Keats recalls this one girl, she was “perfect,” Steve told him. Steve was so excited. He couldn’t do enough for her. “Then he said to me, ‘But she’s got this toenail. I can’t deal with that. She’s got a bad toenail.’ And I say to him, ‘Monty, what’s wrong with her toenail?’ and we start talking about a toenail. ‘Is it her big toe, or her small toe?’” Big reasons or small reasons—for Steve, there were always reasons.
He might see one of his former girlfriends a few years later; he might even think about how he had really blown it with her. He never believed there wasn’t a special girl out there for him, or that he wouldn’t find her.

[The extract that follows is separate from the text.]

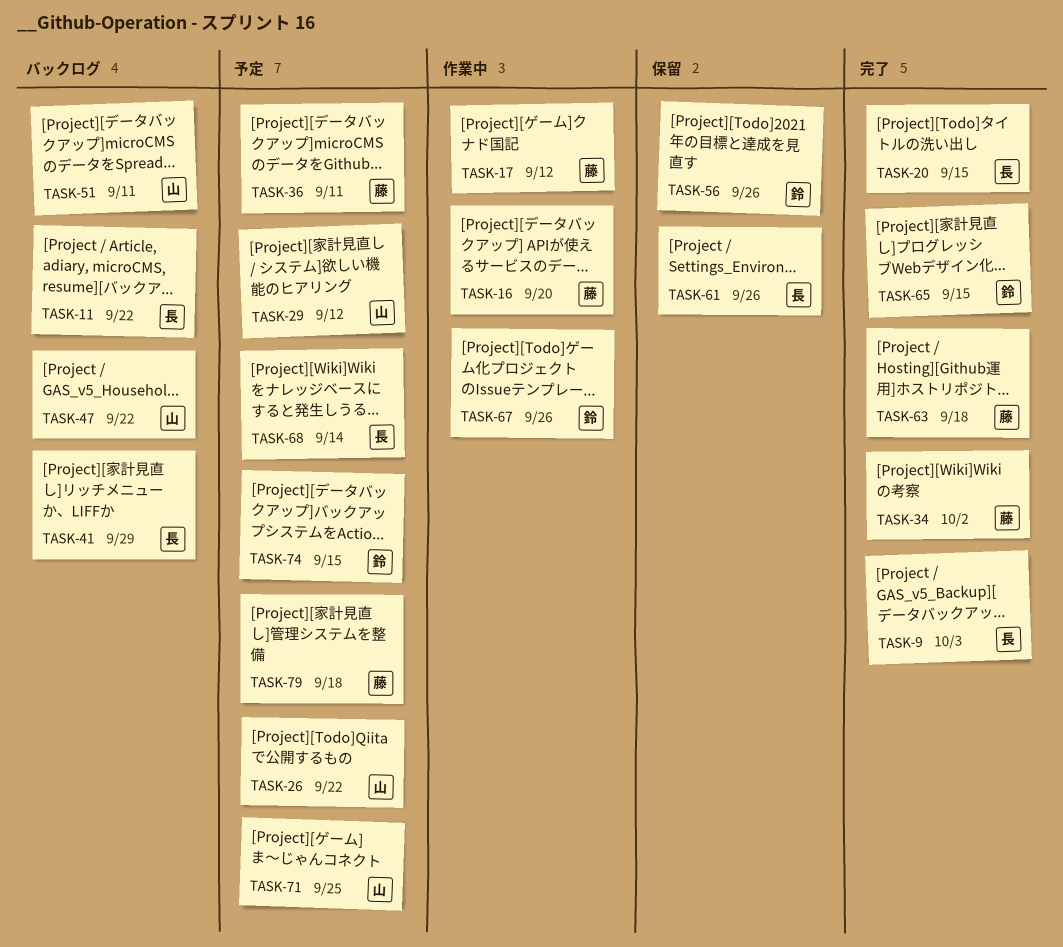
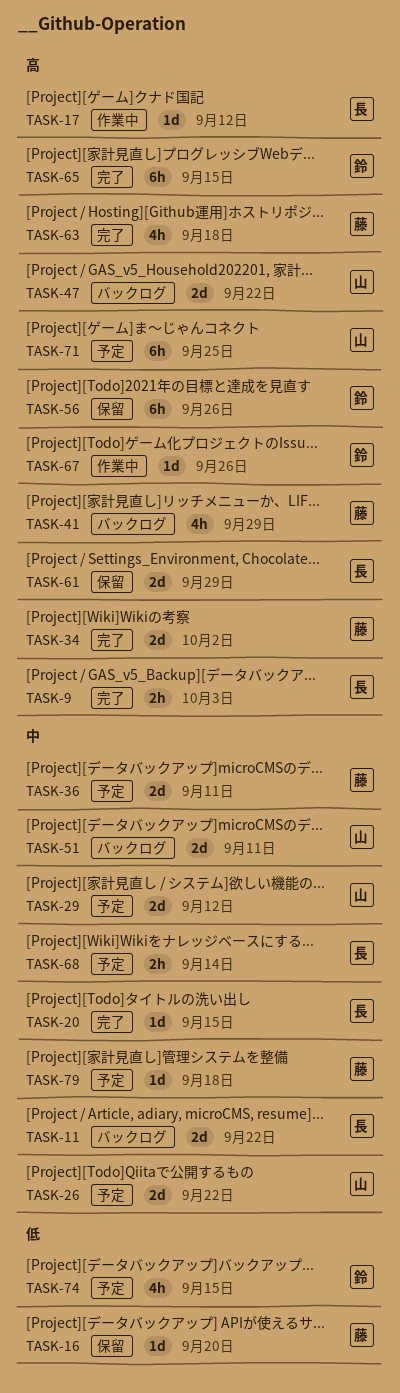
TASK-16, status: 作業中 -> 保留
TASK-17, owner: 藤 -> 長
TASK-41, owner: 長 -> 藤
TASK-61, due: Sep 26 -> Sep 29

That season in Chicago, Missy Holas moved in with Steve. The two of them had met at a party in 2004 in Calgary during the Flames’ Cup run. At the time, Steve was a college-age kid living an adult life with adult responsibilities every night the Flames played; and living a college-kid life of parties, alcohol, and drugs every night in between. At least, years later, that’s how Missy remembered him, and she hadn’t been impressed. Missy was a chiropractor and was living in Atlanta. She had clients on several NHL teams that she would see when their teams were in the city to play the Thrashers. She was often in the dressing room area, and over the years, when Florida, Anaheim, or Buffalo were in town, she and Steve might walk by each other, smile, and say hi.